38 pages • 1 hour read
Jeanette WintersonA modern alternative to SparkNotes and CliffsNotes, SuperSummary offers high-quality Study Guides with detailed chapter summaries and analysis of major themes, characters, and more.
The narrator of the book is a cipher. The author never reveals the name, age, nor gender of the narrator, who lives in London and works in translation, possibly in Russian. The narrator eventually leaves London and moves to Yorkshire, taking a job at a wine bar.
Through the narrative of the narrator’s love affair with Louise Rosenthal and reminiscences of past affairs like the one with Jacqueline at the start of the novel, the narrator reveals a complex and often contradictory personality. This somewhat unreliable narrator identifies as a romantic, sex-obsessed, self-absorbed, altruistic, witty, and despondent individual. The narrator engages in violence in two instances, both of which involving people who appear to hurt Louise.
Louise is the object of the narrator’s romantic obsession. When the two meet, she is the childless wife of Elgin Rosenthal. Originally from Australia, Louise has a doctorate in art history. She has asymptomatic leukemia, and she has had at least one miscarriage. Louise and the narrator meet through mutual friends and begin an affair while Elgin is traveling out of town. Louise wants to leave her husband to be with the narrator, but after Elgin tells the narrator that Louise is ill and needs his help for treatment, the narrator decides to break off the affair.
At first, Louise is the means through which the narrator breaks with the conventional, domestic life the narrator shares with Jacqueline. Later, Louise’s illness causes the narrator to make a single-minded decision regarding Louise’s future: the narrator, independent of Louise’s desires, sacrifices their relationship so that Louise will return to her husband and seek treatment for leukemia. In the end, however, Louise reunites with the narrator in Yorkshire, after the narrator, regretting the sacrifice, goes back to London to find her.
Elgin was Louise’s high school debate team opponent. As a young medical student, he wanted to help people in Third-World countries; after his mother dies from bone cancer, he decides to pursue a career in oncological pharmaceutical research. Despite his selflessness in early life, Elgin appears to be primarily motivated by money and status.
Elgin was born and raised an Orthodox Jew who attended school on scholarships. His parents, Esau and Sara, resided in a house in the Stamford Hill area of London in which they had squatted during World War II, buying it with gold from the original owners upon their return. Sara nearly died during labor and reminded Elgin throughout his youth that “Jehovah spared me to serve you” (33). Esau and Sara were highly religious, and they broke off contact with Elgin when he married Louise, a Gentile. Louise notes that Elgin was initially attracted to her because she was “beautiful” and “a prize” (34). She describes Elgin as a sexual masochist who requests that she inflict severe pain upon his genitals during sex.
At the time of the narrative, Elgin and Louise are no longer having sex, and their marriage appears to have dissolved emotionally as well. Despite the breakdown of their relationship, Elgin tries to prevent Louise from divorcing him by offering her access to state-of-the-art cancer treatment at his Swiss clinic. Later, it is implied that he wished to avoid divorce in order to be included in the Civil List, a prestigious group of vendors who provide services to the Royal Family.

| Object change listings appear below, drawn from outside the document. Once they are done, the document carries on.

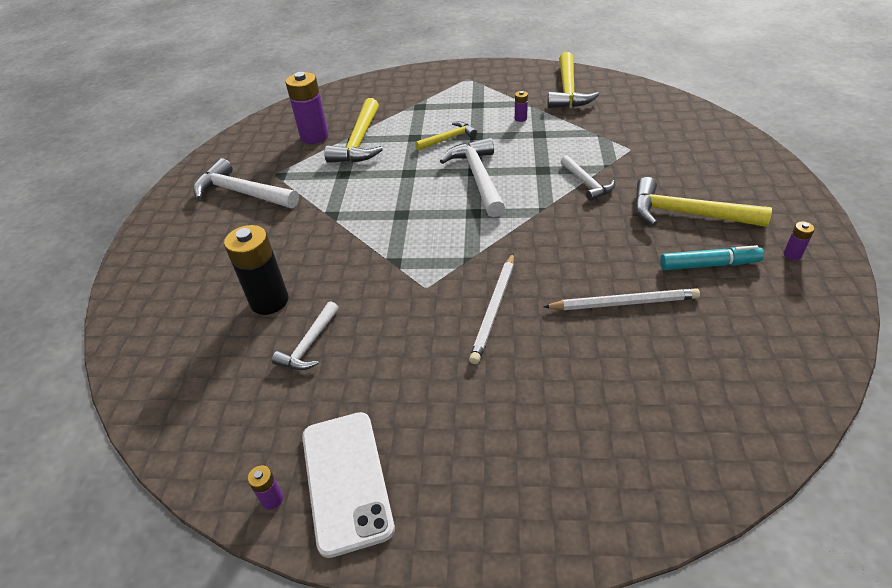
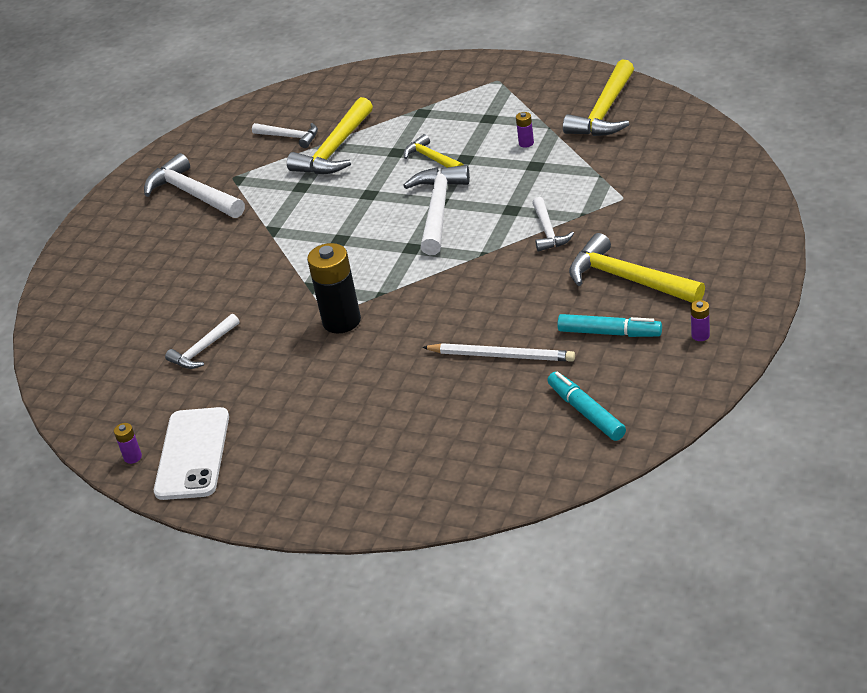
camera: 20 degrees right, 5 degrees down
black battery [224,225,288,315] -> black battery moved to [307,243,361,333]
purple battery [285,72,329,144] -> white hammer [252,123,318,148]
yellow hammer [415,121,477,151] -> yellow hammer turned 120 degrees counterclockwise [403,134,464,168]
white pencil [469,253,514,364] -> none
none -> turquoise marker [547,372,626,441]

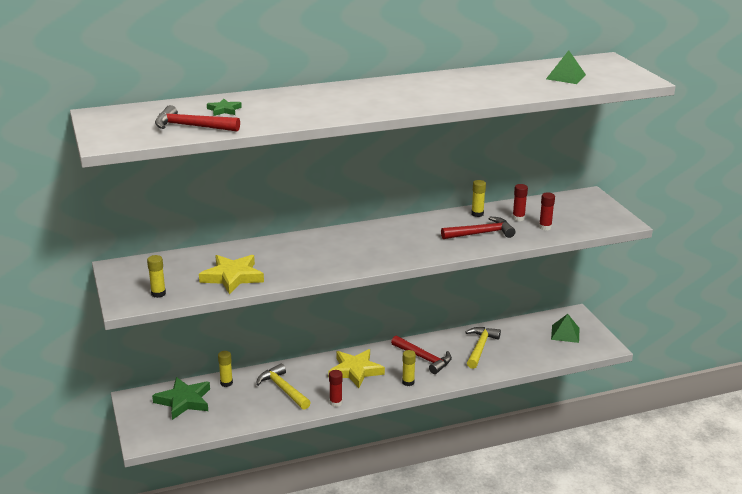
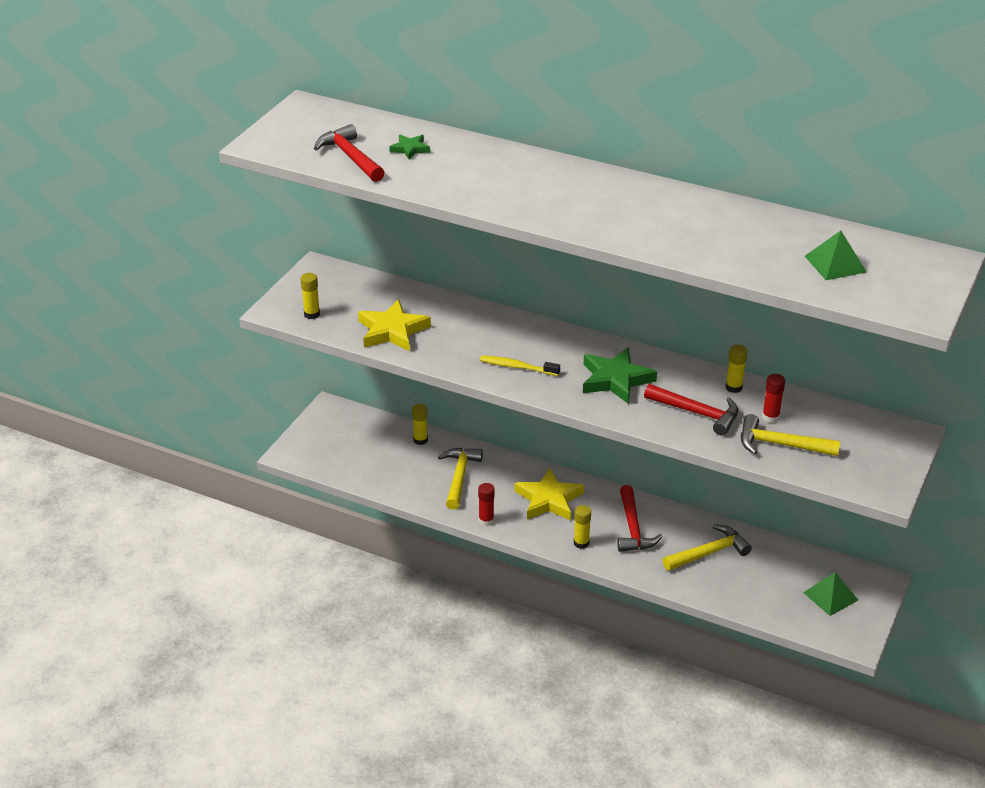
camera: 45 degrees right, 10 degrees up
green star [152,377,210,420] -> green star moved to [583,348,657,404]
red glue stick [539,193,555,230] -> yellow hammer [741,414,840,456]
none -> yellow toothbrush [480,355,560,376]

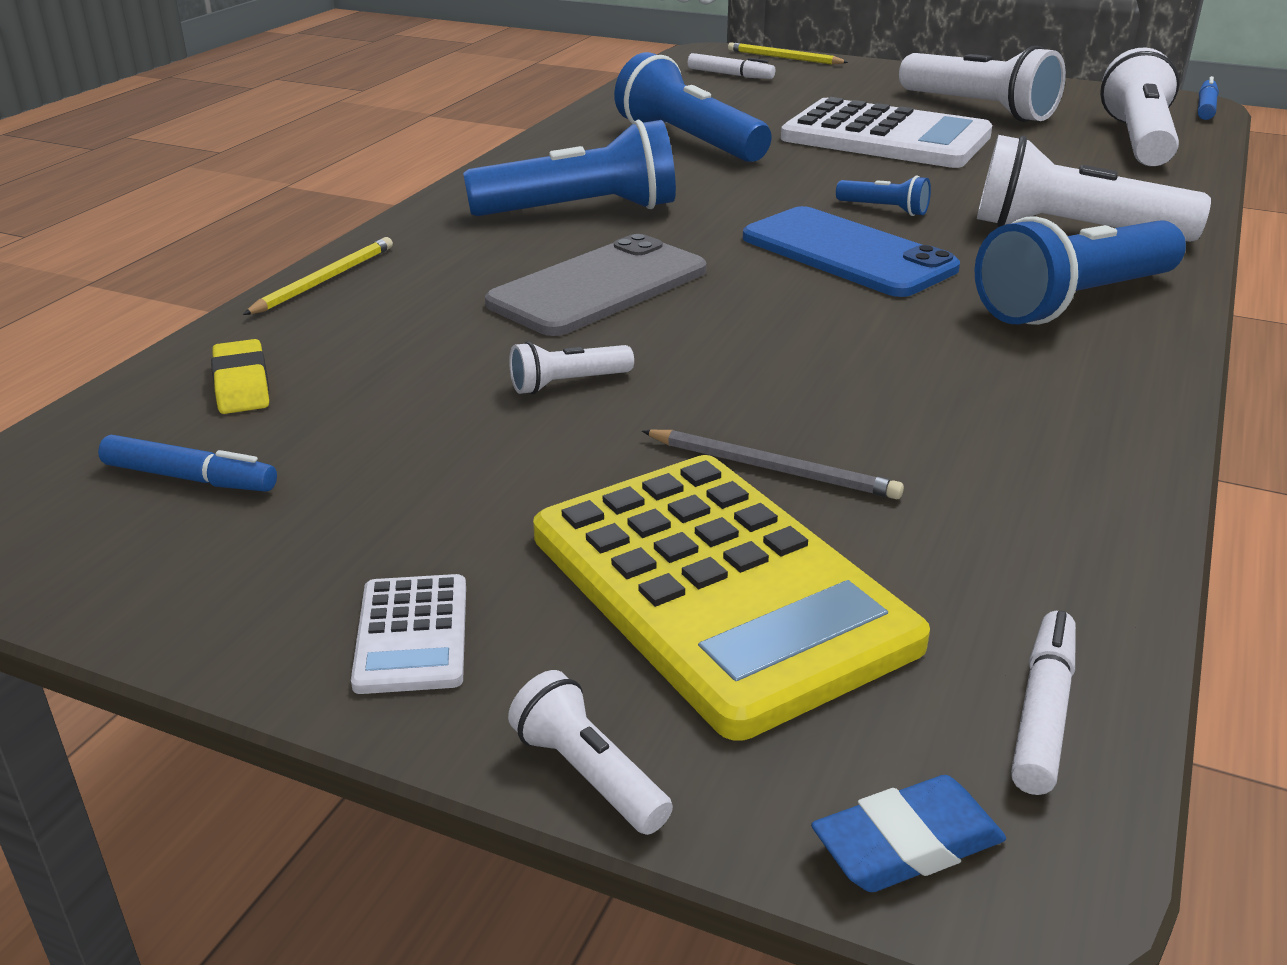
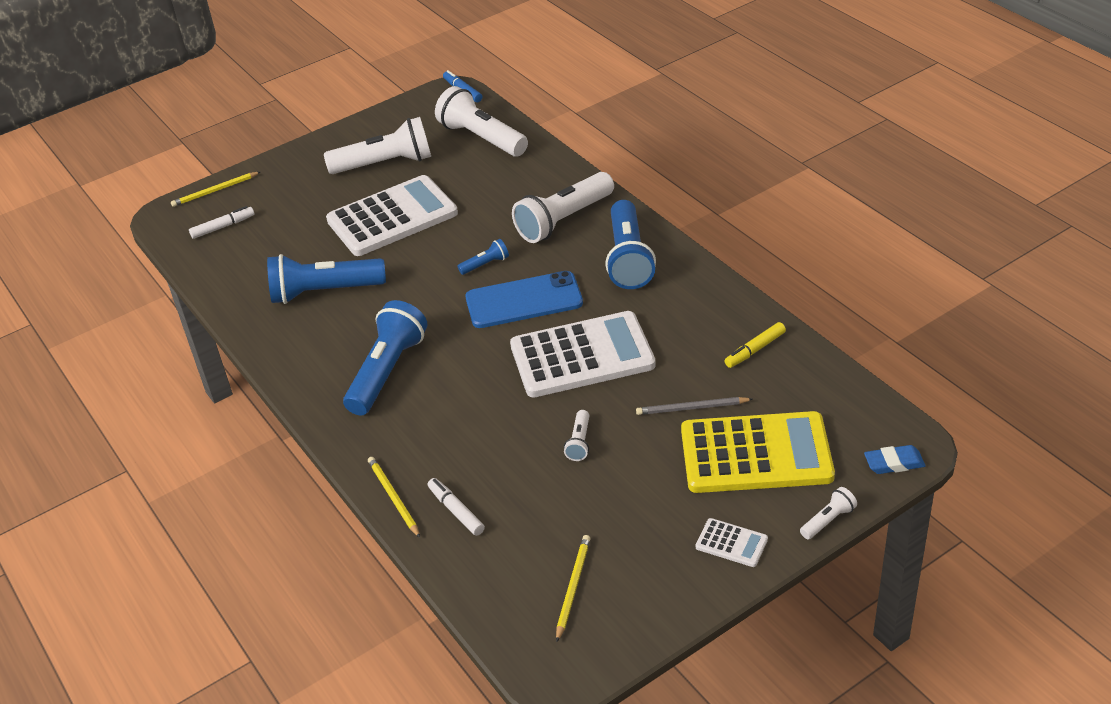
camera: 55 degrees left, 10 degrees up
blue marker [98,435,277,492] -> yellow pencil [556,535,590,642]
yellow eraser [211,339,269,414] -> none
grey phone [485,234,707,336] -> none
white flashlight [508,670,673,835] -> white flashlight turned 150 degrees clockwise [800,487,857,540]
grey pencil [642,430,904,499] -> grey pencil turned 150 degrees counterclockwise [636,397,753,415]
blue eraser [811,775,1006,892] -> blue eraser turned 75 degrees clockwise [864,445,926,474]
white marker [1011,611,1076,795] -> white marker moved to [428,478,485,536]
none -> white calculator [510,311,656,398]
none -> yellow marker [725,322,786,368]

Gail Right is an unattractive, heavy-set, hard-drinking older woman who owns the wine bar in Yorkshire where the narrator works after leaving London. She is attracted to the narrator and is willing to enter a relationship with the narrator even though she knows that the narrator still loves Louise. The narrator is not attracted to Gail, but nonetheless, the narrator accepts car rides home from Gail, shares a bed with her without having sex, and brings her tea when she bathes in the ancient tub in the dilapidated rented cottage they sometimes share.
Although initially portrayed as a pathetic, needy older woman, Gail is ultimately a wise advisor to the narrator and the most altruistic character in the novel. She observes that the narrator is wrong to have left Louise, and she encourages the narrator to return to London to find Louise.
Jacqueline, a zoo worker, is a young, unsophisticated woman. She lives with the narrator following the end of the narrator’s long-term relationship with a former lover named Bathsheba. Domestic by nature, Jacqueline does not incite sexual passion in the narrator; however, the narrator hopes that the absence of emotional intensity will prevent the devastation that is inevitable when more intense relationships end. The narrator ends the relationship with Jacqueline after beginning the affair with Louise. Jacqueline reacts violently, smearing excrement on the narrator’s bathroom door, ransacking their apartment, and attempting to attack Louise with a shard of broken glass. The narrator responds by slapping Jacqueline, one of two acts of violence the narrator performs in the narrative, which are both prompted by a desire to protect Louise.